Roey: I also started having some pretty big moments of change. One of them was coming to understand that gender is a spectrum, not a binary, and that many of the butches I was so attracted to didn't see themselves as women at all. And then I met Frances Billker, a trans woman who became a dear friend, and once I loved her all I could see was the things we had in common, including a love of sparkle. My friendship with Frances caused me to start reading personal stories that made me challenge my assumptions about trans people and about gender more broadly. And then, as the leader of an LGBTQ organization, I got to know many more trans people, all with their own journeys, who challenged me further. I witnessed a trans movement growing, and over time I became a dependable ally; the power of watching people come out and begin to live openly was both very familiar and undeniable. And hearing how much damage that people with my lesbian feminist beliefs had done to trans people both in the past and currently became something I had to both admit to and apologize for.
Cindy: That's why I'd urge my lesbian community to really understand the stories that trans folx are telling us. The lives of trans women and men are testaments to the struggle, the courage, the oppression, the resilience, and the authenticity of what one has to endure just to be oneself. It is neither theory nor politics, though both are bound up in it. It is a reality of a people who know they are someone other than who they were assigned at birth. That is the personal. The political is on the rest of us in how we react, how we align ourselves, and whether we join as activists for change.

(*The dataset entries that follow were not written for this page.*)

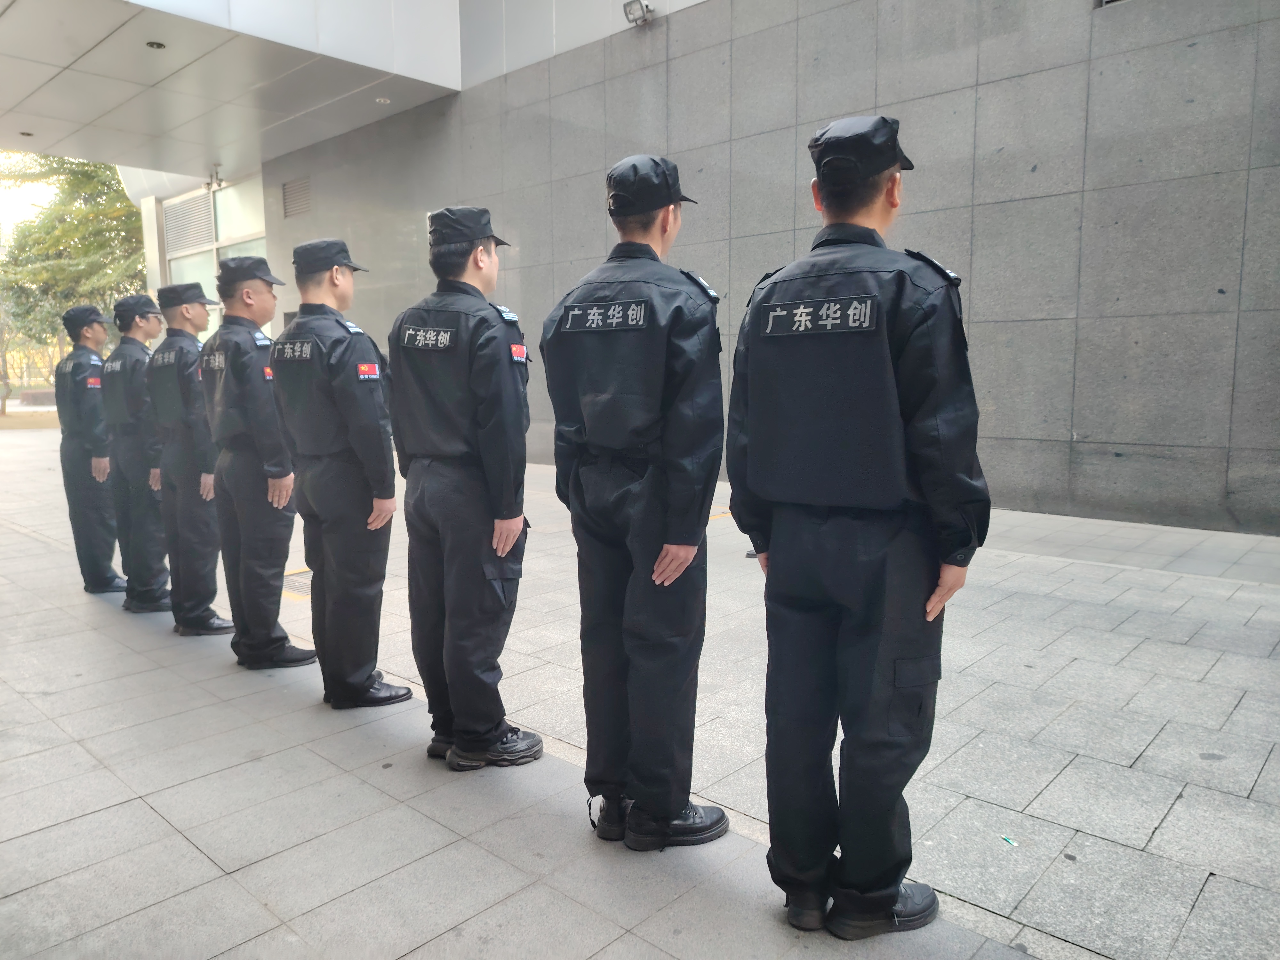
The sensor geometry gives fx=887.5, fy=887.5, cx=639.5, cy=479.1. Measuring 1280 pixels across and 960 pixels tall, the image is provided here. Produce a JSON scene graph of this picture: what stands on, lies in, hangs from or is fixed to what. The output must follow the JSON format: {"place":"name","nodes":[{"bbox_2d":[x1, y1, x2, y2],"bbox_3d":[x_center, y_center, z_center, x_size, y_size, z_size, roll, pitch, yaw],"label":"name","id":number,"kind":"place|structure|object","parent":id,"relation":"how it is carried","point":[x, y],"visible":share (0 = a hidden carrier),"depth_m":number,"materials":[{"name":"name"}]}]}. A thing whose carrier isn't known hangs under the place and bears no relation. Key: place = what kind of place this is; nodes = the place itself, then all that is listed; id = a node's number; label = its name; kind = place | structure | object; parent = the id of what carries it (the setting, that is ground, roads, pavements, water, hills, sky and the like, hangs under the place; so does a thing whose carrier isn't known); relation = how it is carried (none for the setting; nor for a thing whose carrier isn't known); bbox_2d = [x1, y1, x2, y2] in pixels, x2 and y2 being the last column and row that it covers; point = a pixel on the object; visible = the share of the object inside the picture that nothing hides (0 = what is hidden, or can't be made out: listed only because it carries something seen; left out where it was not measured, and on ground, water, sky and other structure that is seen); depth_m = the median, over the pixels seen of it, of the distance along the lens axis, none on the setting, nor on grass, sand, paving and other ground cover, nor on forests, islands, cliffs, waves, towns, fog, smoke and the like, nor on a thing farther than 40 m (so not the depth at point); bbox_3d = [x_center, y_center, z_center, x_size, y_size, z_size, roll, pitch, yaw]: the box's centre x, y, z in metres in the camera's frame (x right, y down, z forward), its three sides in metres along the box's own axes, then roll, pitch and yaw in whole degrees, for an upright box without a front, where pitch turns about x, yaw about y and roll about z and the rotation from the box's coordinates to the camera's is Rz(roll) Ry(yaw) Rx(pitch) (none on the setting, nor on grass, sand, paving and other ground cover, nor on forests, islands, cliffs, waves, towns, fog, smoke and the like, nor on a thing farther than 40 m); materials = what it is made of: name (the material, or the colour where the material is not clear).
{"place":"outdoors","nodes":[
{"label":"outdoors","id":0,"kind":"place"},
{"bbox_2d":[0,149,59,239],"label":"sky","id":1,"kind":"structure","parent":0,"point":[41,192],"materials":[{"name":"white"}]},
{"bbox_2d":[0,406,60,429],"label":"lawn","id":2,"kind":"structure","parent":0,"point":[6,426],"materials":[{"name":"brown plant"}]},
{"bbox_2d":[0,427,1279,959],"label":"pavement","id":3,"kind":"structure","parent":0,"point":[1167,827],"materials":[{"name":"grey stone"}]},
{"bbox_2d":[53,301,123,595],"bbox_3d":[-3.738,-0.252,6.178,0.730,1.951,0.598,7,10,42],"label":"man","id":4,"kind":"object","parent":3,"relation":"on","point":[86,455],"visible":0.74,"depth_m":5.92},
{"bbox_2d":[100,293,172,611],"bbox_3d":[-3.101,-0.202,5.646,0.680,1.955,0.587,7,10,42],"label":"man","id":5,"kind":"object","parent":3,"relation":"on","point":[155,571],"visible":0.73,"depth_m":5.42},
{"bbox_2d":[145,272,232,635],"bbox_3d":[-2.482,-0.161,5.083,0.735,2.019,0.568,7,10,42],"label":"man","id":6,"kind":"object","parent":3,"relation":"on","point":[210,525],"visible":0.81,"depth_m":4.86},
{"bbox_2d":[194,250,312,668],"bbox_3d":[-1.836,-0.099,4.438,0.682,2.020,0.578,7,10,42],"label":"man","id":7,"kind":"object","parent":3,"relation":"on","point":[279,565],"visible":0.94,"depth_m":4.23},
{"bbox_2d":[280,569,311,597],"bbox_3d":[-2.197,0.706,5.976,0.788,0.021,0.625,7,10,42],"label":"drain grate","id":8,"kind":"object","parent":3,"relation":"in","point":[298,584],"visible":0.17,"depth_m":5.97,"materials":[{"name":"metal"}]},
{"bbox_2d":[265,239,410,709],"bbox_3d":[-1.251,-0.035,3.903,0.670,2.022,0.590,7,10,42],"label":"man","id":9,"kind":"object","parent":3,"relation":"on","point":[385,507],"visible":0.97,"depth_m":3.70},
{"bbox_2d":[388,202,544,770],"bbox_3d":[-0.590,0.004,3.266,0.676,2.016,0.591,7,10,42],"label":"man","id":10,"kind":"object","parent":3,"relation":"on","point":[449,447],"visible":0.98,"depth_m":3.06},
{"bbox_2d":[544,152,730,851],"bbox_3d":[0.040,0.044,2.730,0.599,2.024,0.737,4,9,27],"label":"man","id":11,"kind":"object","parent":3,"relation":"on","point":[634,485],"visible":0.98,"depth_m":2.51},
{"bbox_2d":[726,114,987,935],"bbox_3d":[0.576,0.101,2.325,0.639,1.965,0.763,4,9,29],"label":"man","id":12,"kind":"object","parent":3,"relation":"on","point":[838,523],"visible":0.98,"depth_m":2.08},
{"bbox_2d":[1000,834,1018,846],"bbox_3d":[1.117,1.091,2.683,0.047,0.009,0.053,-3,8,-18],"label":"litter","id":13,"kind":"object","parent":3,"relation":"on","point":[1011,840],"visible":0.97,"depth_m":2.67,"materials":[{"name":"paper"}]},
{"bbox_2d":[17,0,1279,539],"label":"building","id":14,"kind":"structure","parent":0,"point":[1127,436],"depth_m":8.31,"materials":[{"name":"grey stone"}]},
{"bbox_2d":[162,188,215,254],"bbox_3d":[-9.799,-5.596,19.265,1.939,1.130,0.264,7,10,42],"label":"vent grille","id":15,"kind":"object","parent":14,"relation":"in","point":[184,205],"visible":0.85,"depth_m":19.30,"materials":[{"name":"metal"}]},
{"bbox_2d":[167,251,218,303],"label":"window","id":16,"kind":"structure","parent":14,"relation":"in","point":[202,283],"depth_m":17.01,"materials":[{"name":"glass"}]},
{"bbox_2d":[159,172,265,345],"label":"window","id":17,"kind":"structure","parent":14,"relation":"in","point":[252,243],"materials":[{"name":"glass"}]},
{"bbox_2d":[206,164,224,189],"bbox_3d":[-8.347,-5.957,17.452,0.343,0.424,0.337,7,10,42],"label":"security camera","id":18,"kind":"object","parent":14,"relation":"attached to","point":[218,184],"visible":0.95,"depth_m":17.40,"materials":[{"name":"white"}]},
{"bbox_2d":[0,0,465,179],"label":"canopy ceiling","id":19,"kind":"structure","parent":14,"relation":"attached to","point":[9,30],"depth_m":12.13,"materials":[{"name":"grey metal"}]},
{"bbox_2d":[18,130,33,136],"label":"ceiling light","id":20,"kind":"object","parent":19,"relation":"in","point":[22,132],"visible":0.96,"depth_m":14.11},
{"bbox_2d":[146,40,165,49],"bbox_3d":[-5.568,-4.991,10.207,0.213,0.049,0.210,7,10,42],"label":"ceiling light","id":21,"kind":"object","parent":19,"relation":"in","point":[157,44],"visible":0.95,"depth_m":10.19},
{"bbox_2d":[375,96,390,104],"bbox_3d":[-3.589,-5.289,12.419,0.219,0.047,0.216,7,10,42],"label":"ceiling light","id":22,"kind":"object","parent":19,"relation":"in","point":[382,100],"visible":0.97,"depth_m":12.39,"materials":[{"name":"white"}]},
{"bbox_2d":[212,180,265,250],"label":"window","id":23,"kind":"structure","parent":14,"relation":"in","point":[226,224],"depth_m":17.41,"materials":[{"name":"glass"}]},
{"bbox_2d":[281,177,311,218],"bbox_3d":[-5.989,-4.913,15.536,0.841,0.599,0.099,7,10,42],"label":"vent","id":24,"kind":"object","parent":14,"relation":"in","point":[298,208],"visible":0.95,"depth_m":15.54,"materials":[{"name":"grey metal"}]},
{"bbox_2d":[623,0,653,25],"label":"floodlight","id":25,"kind":"object","parent":14,"relation":"attached to","point":[629,6],"visible":0.98,"depth_m":9.99,"materials":[{"name":"grey metal"}]},
{"label":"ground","id":26,"kind":"structure","parent":0},
{"bbox_2d":[0,153,147,390],"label":"tree","id":27,"kind":"object","parent":26,"relation":"on","point":[99,168],"visible":0.54,"depth_m":26.35,"materials":[{"name":"green plant"}]}
]}

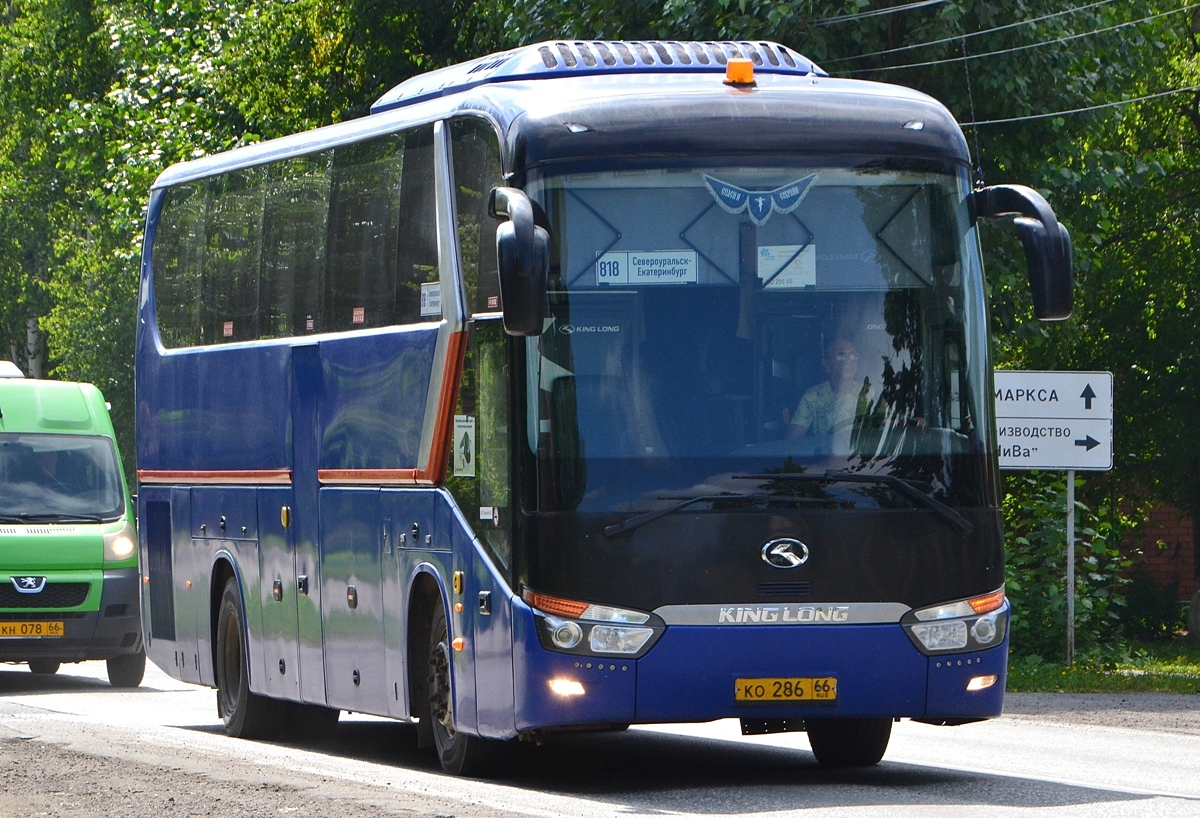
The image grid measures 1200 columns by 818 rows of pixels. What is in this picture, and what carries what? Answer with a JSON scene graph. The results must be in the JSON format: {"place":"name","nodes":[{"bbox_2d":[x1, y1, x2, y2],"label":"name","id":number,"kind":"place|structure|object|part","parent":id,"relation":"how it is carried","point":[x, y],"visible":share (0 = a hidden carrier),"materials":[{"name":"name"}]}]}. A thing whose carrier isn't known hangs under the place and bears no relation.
{"place":"outdoors","nodes":[
{"label":"outdoors","id":0,"kind":"place"},
{"bbox_2d":[0,654,1199,817],"label":"road","id":1,"kind":"structure","parent":0,"point":[1186,742],"materials":[{"name":"grey asphalt"}]},
{"bbox_2d":[0,362,145,686],"label":"green van","id":2,"kind":"object","parent":1,"relation":"on","point":[103,454],"visible":0.93,"materials":[{"name":"green metal"}]},
{"bbox_2d":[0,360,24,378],"label":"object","id":3,"kind":"object","parent":2,"relation":"on","point":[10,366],"visible":0.53,"materials":[{"name":"white"}]},
{"bbox_2d":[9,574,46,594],"label":"emblem","id":4,"kind":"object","parent":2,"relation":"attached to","point":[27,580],"visible":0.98,"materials":[{"name":"silver metal"}]},
{"bbox_2d":[0,620,65,637],"label":"license plate","id":5,"kind":"object","parent":2,"relation":"attached to","point":[48,628],"visible":0.97,"materials":[{"name":"yellow metal"}]},
{"label":"grille","id":6,"kind":"part","parent":2,"relation":"part of","materials":[{"name":"black plastic"}]},
{"bbox_2d":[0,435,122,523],"label":"windshield","id":7,"kind":"object","parent":2,"relation":"in","point":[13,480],"visible":0.92,"materials":[{"name":"clear glass"}]},
{"bbox_2d":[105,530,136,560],"label":"headlight","id":8,"kind":"object","parent":2,"relation":"in","point":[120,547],"visible":0.58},
{"label":"van wheel","id":9,"kind":"part","parent":2,"relation":"part of","materials":[{"name":"black rubber"}]},
{"bbox_2d":[1,728,502,817],"label":"gravel shoulder","id":10,"kind":"object","parent":1,"relation":"on","point":[217,800],"visible":0.76},
{"bbox_2d":[131,46,1063,781],"label":"bus","id":11,"kind":"object","parent":1,"relation":"on","point":[296,354],"visible":0.92,"materials":[{"name":"blue metal"}]},
{"bbox_2d":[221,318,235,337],"label":"sticker","id":12,"kind":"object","parent":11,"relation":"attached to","point":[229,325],"visible":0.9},
{"bbox_2d":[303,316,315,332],"label":"sticker","id":13,"kind":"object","parent":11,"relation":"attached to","point":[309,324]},
{"bbox_2d":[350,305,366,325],"label":"sticker","id":14,"kind":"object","parent":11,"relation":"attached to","point":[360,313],"visible":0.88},
{"bbox_2d":[420,281,440,317],"label":"route sign","id":15,"kind":"object","parent":11,"relation":"attached to","point":[427,299],"visible":0.71,"materials":[{"name":"white paper"}]},
{"bbox_2d":[452,414,476,478],"label":"sticker","id":16,"kind":"object","parent":11,"relation":"attached to","point":[463,449],"visible":0.98,"materials":[{"name":"white paper"}]},
{"bbox_2d":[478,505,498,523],"label":"sticker","id":17,"kind":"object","parent":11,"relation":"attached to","point":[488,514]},
{"bbox_2d":[488,184,550,335],"label":"side mirror","id":18,"kind":"object","parent":11,"relation":"attached to","point":[517,246],"visible":0.98,"materials":[{"name":"black mirror"}]},
{"bbox_2d":[596,251,697,284],"label":"destination sign","id":19,"kind":"object","parent":11,"relation":"attached to","point":[632,275],"visible":0.9,"materials":[{"name":"white paper"}]},
{"bbox_2d":[725,58,755,85],"label":"beacon light","id":20,"kind":"object","parent":11,"relation":"on","point":[732,65],"visible":0.85,"materials":[{"name":"orange plastic"}]},
{"bbox_2d":[700,171,818,224],"label":"pennant","id":21,"kind":"object","parent":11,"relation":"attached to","point":[760,203],"visible":0.96,"materials":[{"name":"blue fabric"}]},
{"bbox_2d":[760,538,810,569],"label":"emblem","id":22,"kind":"object","parent":11,"relation":"attached to","point":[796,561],"visible":0.94,"materials":[{"name":"silver metal"}]},
{"bbox_2d":[736,677,837,703],"label":"license plate","id":23,"kind":"object","parent":11,"relation":"attached to","point":[758,683],"visible":0.94,"materials":[{"name":"yellow metal"}]},
{"bbox_2d":[758,243,816,287],"label":"paper notice","id":24,"kind":"object","parent":11,"relation":"attached to","point":[794,263],"visible":0.76,"materials":[{"name":"white paper"}]},
{"bbox_2d":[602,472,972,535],"label":"windshield wiper","id":25,"kind":"object","parent":11,"relation":"attached to","point":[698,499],"visible":0.97,"materials":[{"name":"black"}]},
{"bbox_2d":[787,335,868,442],"label":"man","id":26,"kind":"object","parent":11,"relation":"in","point":[851,356],"visible":0.5},
{"bbox_2d":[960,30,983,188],"label":"antenna","id":27,"kind":"object","parent":11,"relation":"attached to","point":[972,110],"visible":0.64,"materials":[{"name":"black plastic"}]},
{"bbox_2d":[968,181,1074,321],"label":"side mirror","id":28,"kind":"object","parent":11,"relation":"attached to","point":[1065,308],"visible":0.86,"materials":[{"name":"black mirror"}]},
{"bbox_2d":[1000,690,1199,734],"label":"gravel shoulder","id":29,"kind":"object","parent":1,"relation":"on","point":[1184,719],"visible":0.54},
{"bbox_2d":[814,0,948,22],"label":"power line","id":30,"kind":"object","parent":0,"point":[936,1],"visible":0.96,"materials":[{"name":"plastic"}]},
{"bbox_2d":[810,0,1197,67],"label":"power line","id":31,"kind":"object","parent":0,"point":[913,46],"visible":0.96,"materials":[{"name":"plastic"}]},
{"bbox_2d":[965,86,1198,127],"label":"power line","id":32,"kind":"object","parent":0,"point":[1063,113],"visible":0.8,"materials":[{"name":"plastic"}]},
{"bbox_2d":[1006,641,1199,694],"label":"grass verge","id":33,"kind":"structure","parent":0,"point":[1070,688],"materials":[{"name":"green plant"}]},
{"bbox_2d":[1002,471,1126,660],"label":"shrub","id":34,"kind":"object","parent":33,"relation":"on","point":[1046,611],"visible":0.46,"materials":[{"name":"green plant"}]},
{"bbox_2d":[1065,467,1075,665],"label":"sign pole","id":35,"kind":"object","parent":33,"relation":"on","point":[1070,475],"visible":0.66,"materials":[{"name":"grey metal"}]},
{"bbox_2d":[993,368,1113,471],"label":"road sign","id":36,"kind":"object","parent":35,"relation":"attached to","point":[1013,463],"visible":0.83,"materials":[{"name":"white metal"}]},
{"bbox_2d":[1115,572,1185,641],"label":"shrub","id":37,"kind":"object","parent":33,"relation":"on","point":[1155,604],"visible":0.83,"materials":[{"name":"green plant"}]},
{"bbox_2d":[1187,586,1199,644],"label":"rock","id":38,"kind":"object","parent":33,"relation":"on","point":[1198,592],"visible":0.98,"materials":[{"name":"grey stone"}]},
{"bbox_2d":[1113,490,1195,605],"label":"brick wall","id":39,"kind":"structure","parent":0,"point":[1172,540],"materials":[{"name":"red brick"}]},
{"label":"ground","id":40,"kind":"structure","parent":0},
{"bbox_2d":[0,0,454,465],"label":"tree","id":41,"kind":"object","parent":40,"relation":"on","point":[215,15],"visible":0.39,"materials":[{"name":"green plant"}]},
{"bbox_2d":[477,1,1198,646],"label":"tree","id":42,"kind":"object","parent":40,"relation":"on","point":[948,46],"visible":0.42,"materials":[{"name":"green plant"}]}
]}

Roey: Along with the common interests and experiences I have with the trans women in my life (and there are many), I also see a common enemy. That enemy is right-wing conservatives and religious fundamentalists. I was shocked to see that a group of self-identified radical feminists, including many lesbian feminists, are calling themselves the Women's Liberation Front (WoLF) and joining forces with ultraconservative groups to attack trans people. To them I ask, are you kidding me? Is the difference you believe you have with trans women greater than what we all share in our belief in women's equality? Is the discomfort you feel with trans people worth allying yourselves with those who would rather take away every right you have fought so hard for? What are your priorities here? There is an epidemic of violence against trans women of color in this country, and there was a time when my feminist community would have seen that as evidence that these women were challenging patriarchal power. For some of us to join with our enemies rather than to embrace our sisters is outright betrayal and nothing that resembles feminism.
Cindy & Roey: We call on everyone who calls themselves feminists, especially lesbians and radical feminists, to take a stand and refuse to let WoLF and other TERFs speak in our name. We call on all lesbians and feminists to ally ourselves with the trans community in recognition of the fact that no one is free till we're all free!
Cindy Rizzo, 64, lives in New York City and works in LGBTQ philanthropy. Roey Thorpe, 57, lives in Portland, Ore., and is a consultant to social justice organizations.